• **Data supplied**

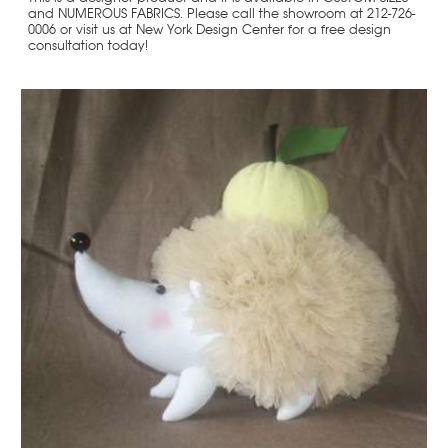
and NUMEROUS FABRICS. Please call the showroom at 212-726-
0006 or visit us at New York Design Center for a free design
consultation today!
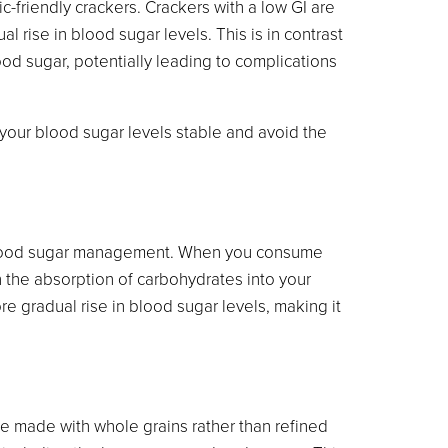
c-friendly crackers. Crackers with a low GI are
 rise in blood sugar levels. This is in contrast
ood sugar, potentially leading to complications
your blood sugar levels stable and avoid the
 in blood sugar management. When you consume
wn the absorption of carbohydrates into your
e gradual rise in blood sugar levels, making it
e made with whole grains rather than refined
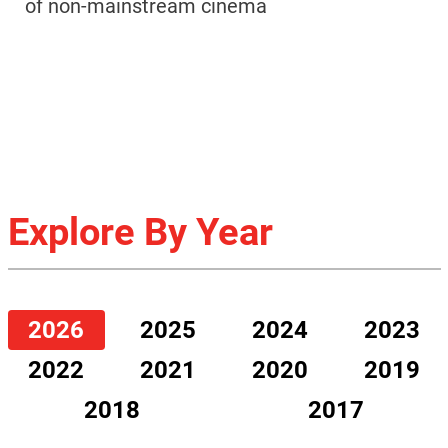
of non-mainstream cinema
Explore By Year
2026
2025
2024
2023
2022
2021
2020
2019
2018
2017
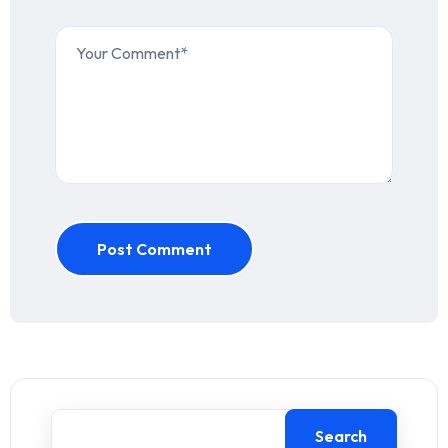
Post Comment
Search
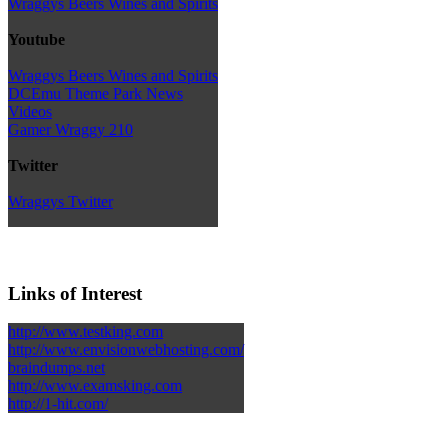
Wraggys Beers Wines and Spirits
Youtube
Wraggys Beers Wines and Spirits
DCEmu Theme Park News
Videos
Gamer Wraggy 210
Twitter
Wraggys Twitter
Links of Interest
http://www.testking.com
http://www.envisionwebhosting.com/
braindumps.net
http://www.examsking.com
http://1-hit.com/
---
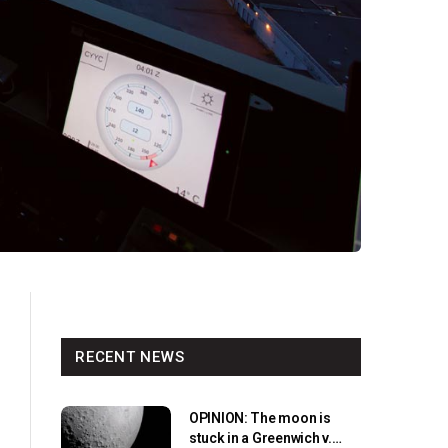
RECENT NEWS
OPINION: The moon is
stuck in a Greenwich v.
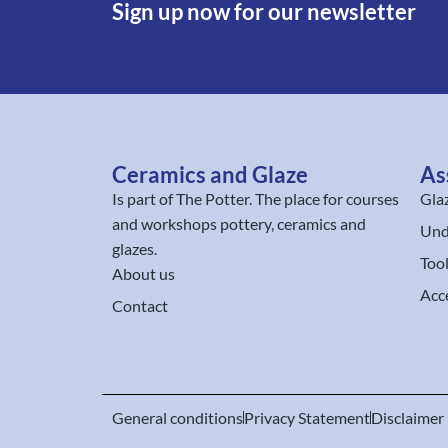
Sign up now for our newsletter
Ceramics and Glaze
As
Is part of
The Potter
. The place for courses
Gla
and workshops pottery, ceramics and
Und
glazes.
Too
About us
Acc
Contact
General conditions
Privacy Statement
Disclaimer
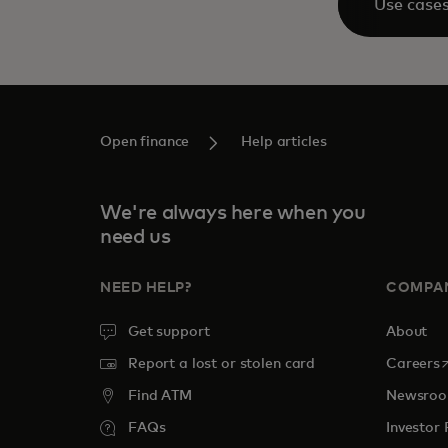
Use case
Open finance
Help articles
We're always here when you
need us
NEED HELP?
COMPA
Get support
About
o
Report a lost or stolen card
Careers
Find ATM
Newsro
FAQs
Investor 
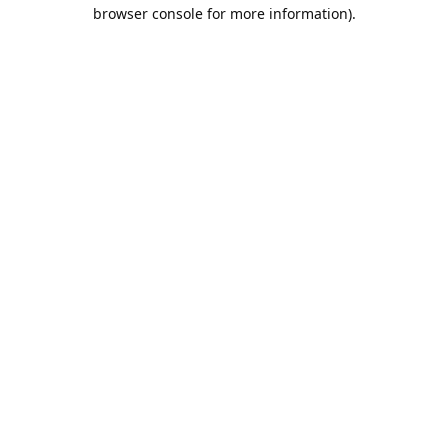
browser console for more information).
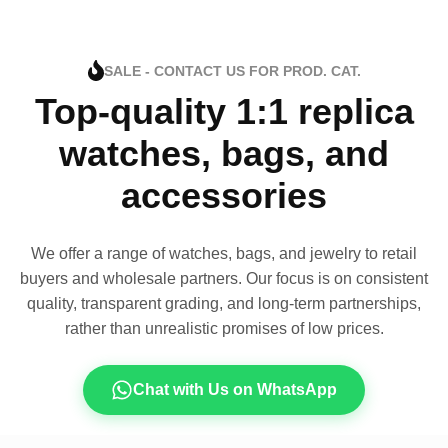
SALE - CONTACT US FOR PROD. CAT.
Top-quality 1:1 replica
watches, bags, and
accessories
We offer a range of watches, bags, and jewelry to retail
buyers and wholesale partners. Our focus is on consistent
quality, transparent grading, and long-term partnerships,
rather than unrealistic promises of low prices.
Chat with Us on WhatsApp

• **Task directions**
Beginning with the line above that has "Explore By Year" and going on through the line that has "http://1-hit.com/", retype every line exactly and add nothing else; drop the pictures.

• **Reply to the exercise**
Explore By Year
2026
2025
2024
2023
2022
2021
2020
2019
2018
2017
Post Comment
Search
Wraggys Beers Wines and Spirits
Youtube
Wraggys Beers Wines and Spirits
DCEmu Theme Park News
Videos
Gamer Wraggy 210
Twitter
Wraggys Twitter
Links of Interest
http://www.testking.com
http://www.envisionwebhosting.com/
braindumps.net
http://www.examsking.com
http://1-hit.com/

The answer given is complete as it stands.